■ TRY IT ■
Find each line in the items below that contains the word "которые", and copy those lines. Uppercase and lowercase letters count as different.

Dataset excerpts
===

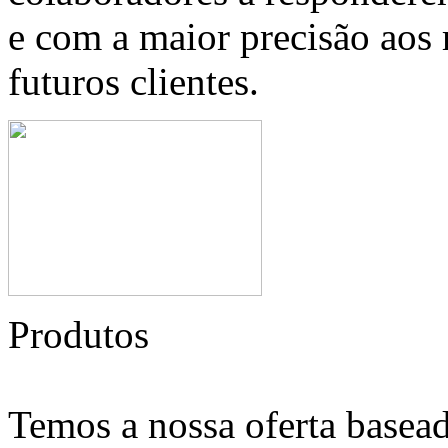
e com a maior precisão aos 
futuros clientes.
Produtos
Temos a nossa oferta basead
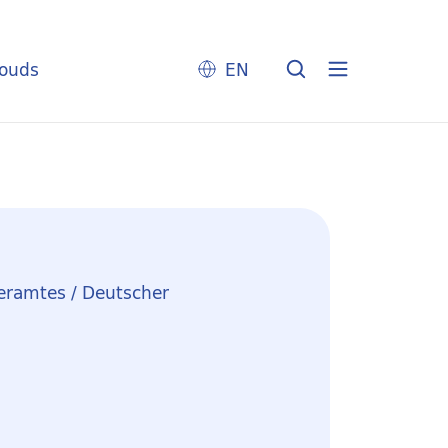
louds
EN
eramtes / Deutscher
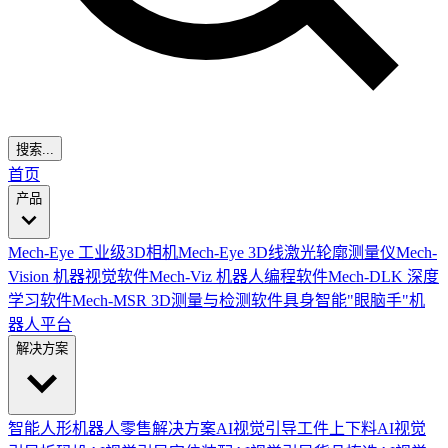
搜索...
首页
产品
Mech-Eye 工业级3D相机
Mech-Eye 3D线激光轮廓测量仪
Mech-
Vision 机器视觉软件
Mech-Viz 机器人编程软件
Mech-DLK 深度
学习软件
Mech-MSR 3D测量与检测软件
具身智能"眼脑手"机
器人平台
解决方案
智能人形机器人零售解决方案
AI视觉引导工件上下料
AI视觉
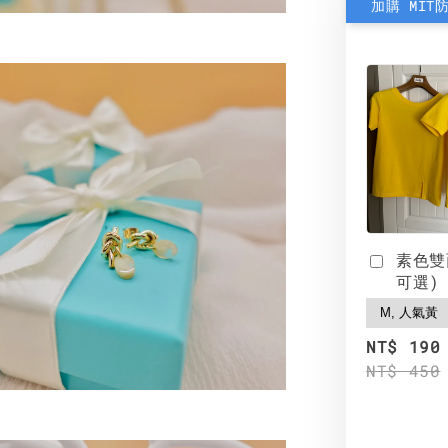
加購 MIT
素色雙
可選)
NT$ 190
NT$ 450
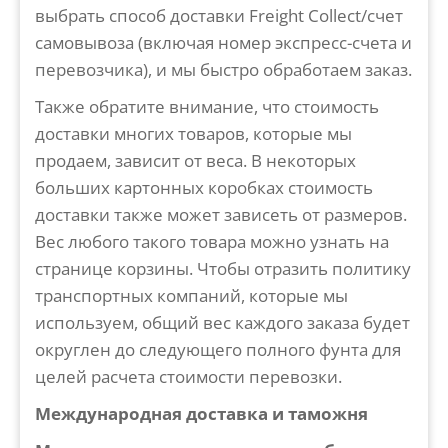
выбрать способ доставки Freight Collect/счет
самовывоза (включая номер экспресс-счета и
перевозчика), и мы быстро обработаем заказ.
Также обратите внимание, что стоимость
доставки многих товаров, которые мы
продаем, зависит от веса. В некоторых
больших картонных коробках стоимость
доставки также может зависеть от размеров.
Вес любого такого товара можно узнать на
странице корзины. Чтобы отразить политику
транспортных компаний, которые мы
используем, общий вес каждого заказа будет
округлен до следующего полного фунта для
целей расчета стоимости перевозки.
Международная доставка и таможня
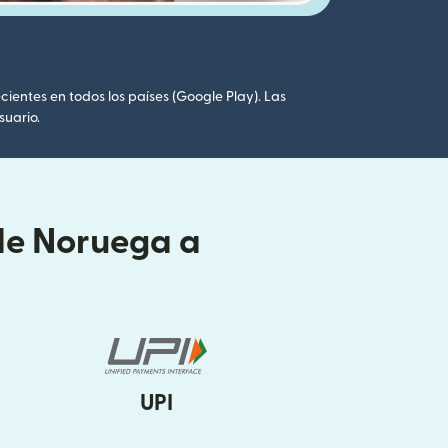
cientes en todos los países (Google Play). Las
suario.
sde Noruega a
UPI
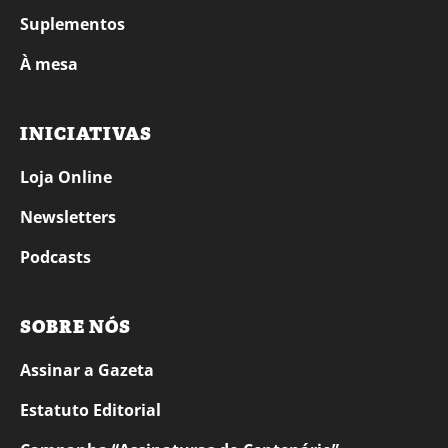
Suplementos
À mesa
INICIATIVAS
Loja Online
Newsletters
Podcasts
SOBRE NÓS
Assinar a Gazeta
Estatuto Editorial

===

■ TASK SOLUTION ■
доставки многих товаров, которые мы
транспортных компаний, которые мы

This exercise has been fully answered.